Nine Marines from the so-called 2/1 and a Navy sailor also based at Camp Pendleton were among the 13 killed. Two other Marines and an Army soldier also died.
The dead were from a separate company of the 282 Marines who returned Sunday to Camp Pendleton, the largest marine base on the West Coast, about 40 miles north of San Diego.
The Marine Corps did not give reporters full access to speak with returning Marines and their families, although some spoke briefly to the media.
“We came from Mississippi to see him,” Allen Frazier, a retired Marine, said of his son, Corporal Jeffrey Frazier.
Frazier declined to comment on the end of the mission in Afghanistan, saying, “I’m just here to see my son.”

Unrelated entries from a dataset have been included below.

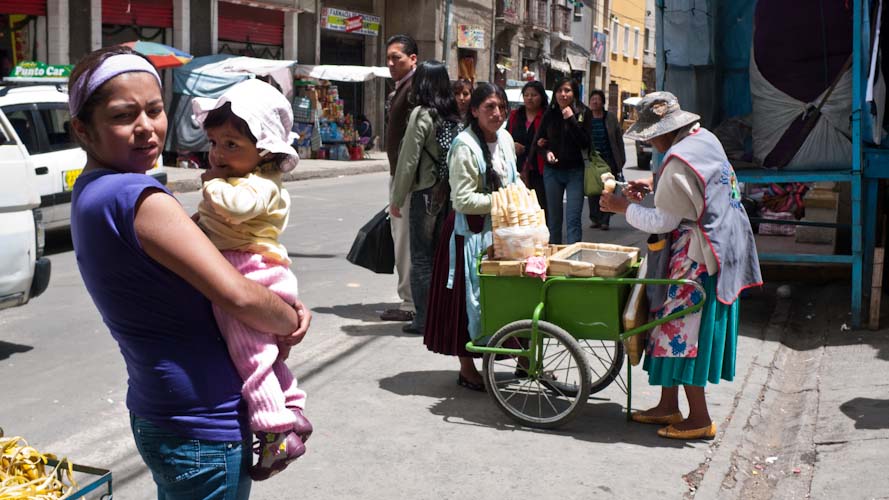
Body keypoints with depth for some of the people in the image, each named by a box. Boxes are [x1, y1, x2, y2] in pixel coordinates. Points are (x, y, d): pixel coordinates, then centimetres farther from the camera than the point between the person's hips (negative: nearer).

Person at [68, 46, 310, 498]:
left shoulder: (90, 194, 8)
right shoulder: (136, 196, -22)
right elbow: (237, 295, -27)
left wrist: (284, 306, -1)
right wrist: (290, 321, -7)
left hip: (155, 417, 9)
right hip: (204, 431, -9)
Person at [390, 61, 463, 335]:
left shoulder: (422, 114, -12)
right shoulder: (454, 115, 7)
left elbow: (408, 160, -12)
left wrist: (397, 199, -5)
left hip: (426, 192, -6)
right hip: (448, 192, 6)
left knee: (422, 257, 1)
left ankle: (424, 318, 3)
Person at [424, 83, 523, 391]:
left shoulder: (505, 139, 8)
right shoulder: (464, 146, -17)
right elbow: (463, 199, -20)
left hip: (501, 228, 7)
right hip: (470, 231, -7)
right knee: (470, 294, 1)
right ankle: (467, 368, 13)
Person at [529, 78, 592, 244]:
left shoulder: (583, 113, -4)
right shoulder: (549, 115, 3)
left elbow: (585, 143, -12)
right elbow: (538, 142, 11)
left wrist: (571, 119, -18)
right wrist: (547, 152, -10)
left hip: (575, 171, -3)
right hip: (552, 171, 3)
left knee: (573, 219, -8)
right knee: (553, 218, 9)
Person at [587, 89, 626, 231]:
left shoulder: (610, 118, 4)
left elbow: (619, 139, 5)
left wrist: (621, 160, 2)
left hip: (608, 160, -1)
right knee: (592, 191, 4)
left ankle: (604, 220, 1)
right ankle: (595, 219, 15)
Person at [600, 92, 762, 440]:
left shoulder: (679, 162, -22)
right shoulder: (705, 138, 8)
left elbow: (664, 221, -16)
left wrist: (624, 207, -5)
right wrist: (654, 187, 15)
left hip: (697, 259, -10)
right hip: (721, 249, 10)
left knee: (682, 332, -2)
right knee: (674, 324, 15)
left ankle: (699, 419, 6)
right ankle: (668, 406, 25)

(For a profile of some of the deceased click on: https://www.reuters.com/world/us/us-marine-killed-afghanistan-blast-was-newlywed-wyoming-2021-08-27)
The Marines were killed less than 10 days after the Taliban took Kabul and control of Afghanistan, a surprisingly swift takeover as US forces retreated from nearly 20 years of war.
The Marines had attempted to protect the airport, screening people and searching for weapons during a chaotic US airlift that ultimately pulled 124,000 people out of the country, including US citizens, Afghans who aided the American war effort and their families.
Scott Wiles, 58, was part of the motorcycle escort who accompanied the Marines for the last 50 kilometers (80 km) of their return trip, saying it was important to support returning veterans, especially with suicide so common among them.
His group, the Patriot Guard Riders, aims to cheer them up with fanfare.
“It’s a dark time for them. They’ve lost some of their teammates… people who they’ve trained with, who they’ve lodged with and deployed with,” Wiles said. “And if we can be that bright spot… and they don’t descend into that dark hole, that’s why we’re here.”